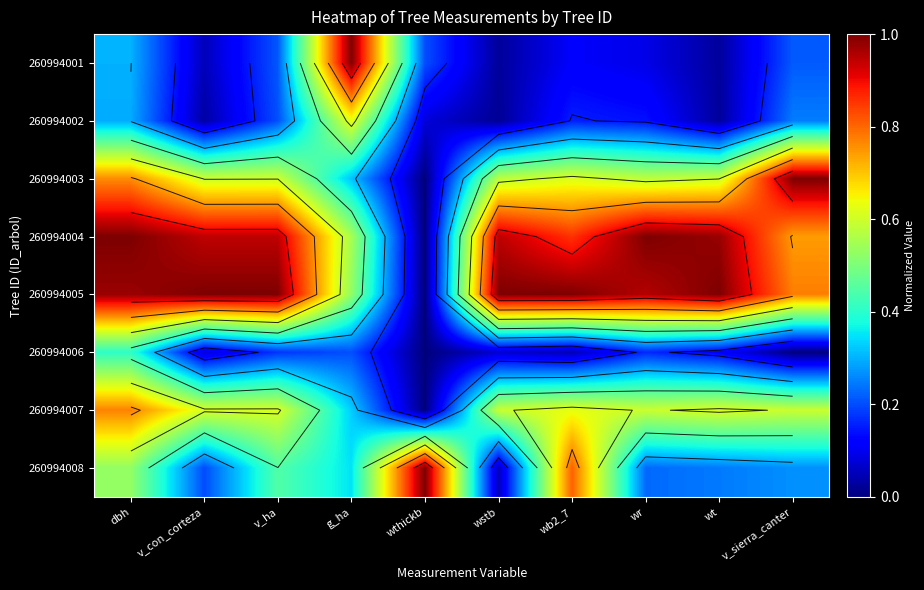

The value of 260994004 at v_ha is 0.7. True or false?

False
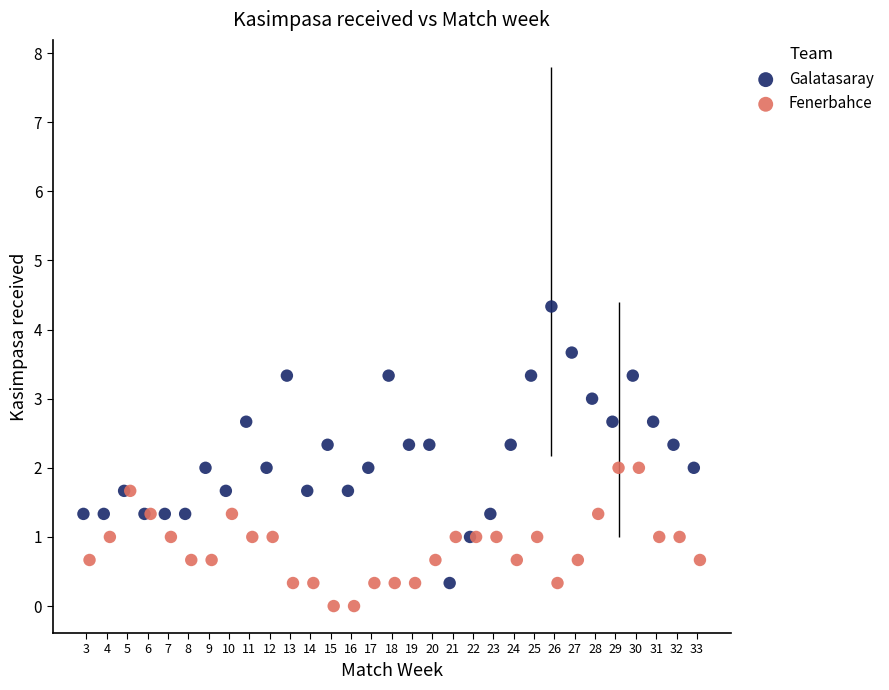

Which series reaches the maximum Y coordinate?

Galatasaray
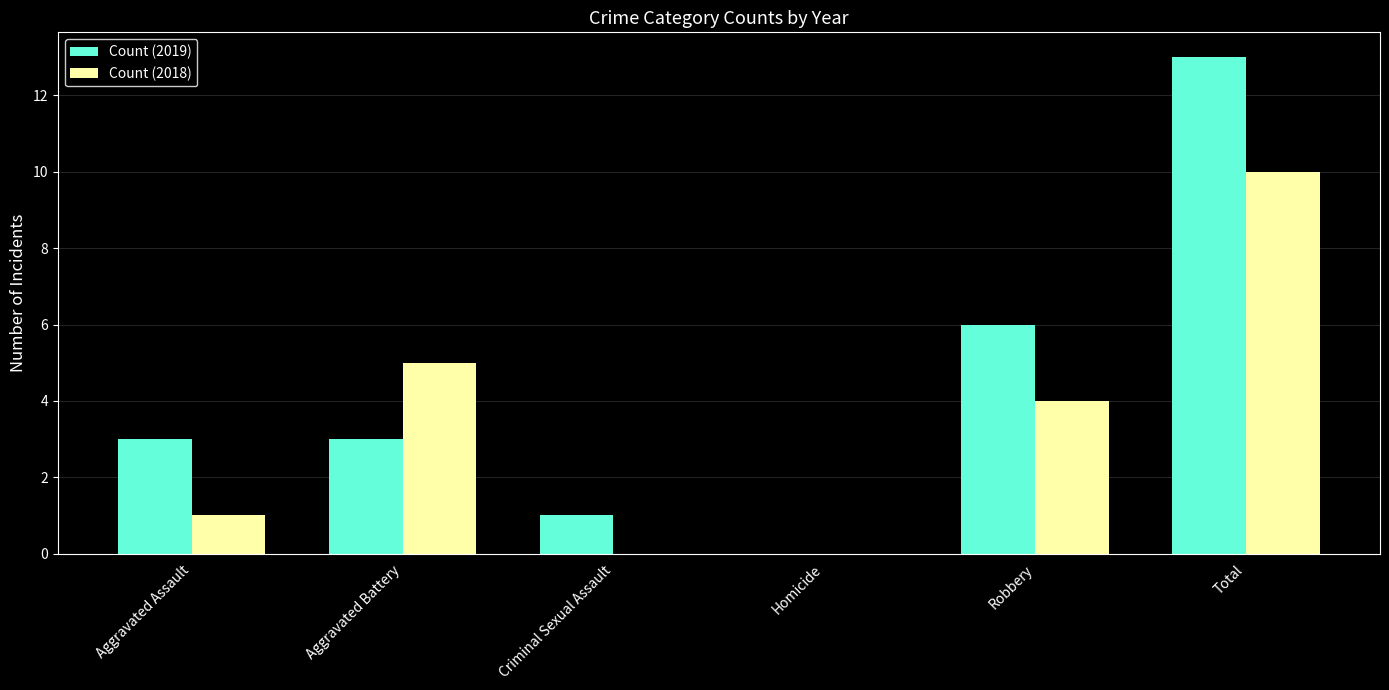

What is the sum of all Count (2018) values?

20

EXERCISE PROMPT
Determine how many lines of the records above contain the string "Count", with case mattering, and give only that number.

WRITTEN REPLY
1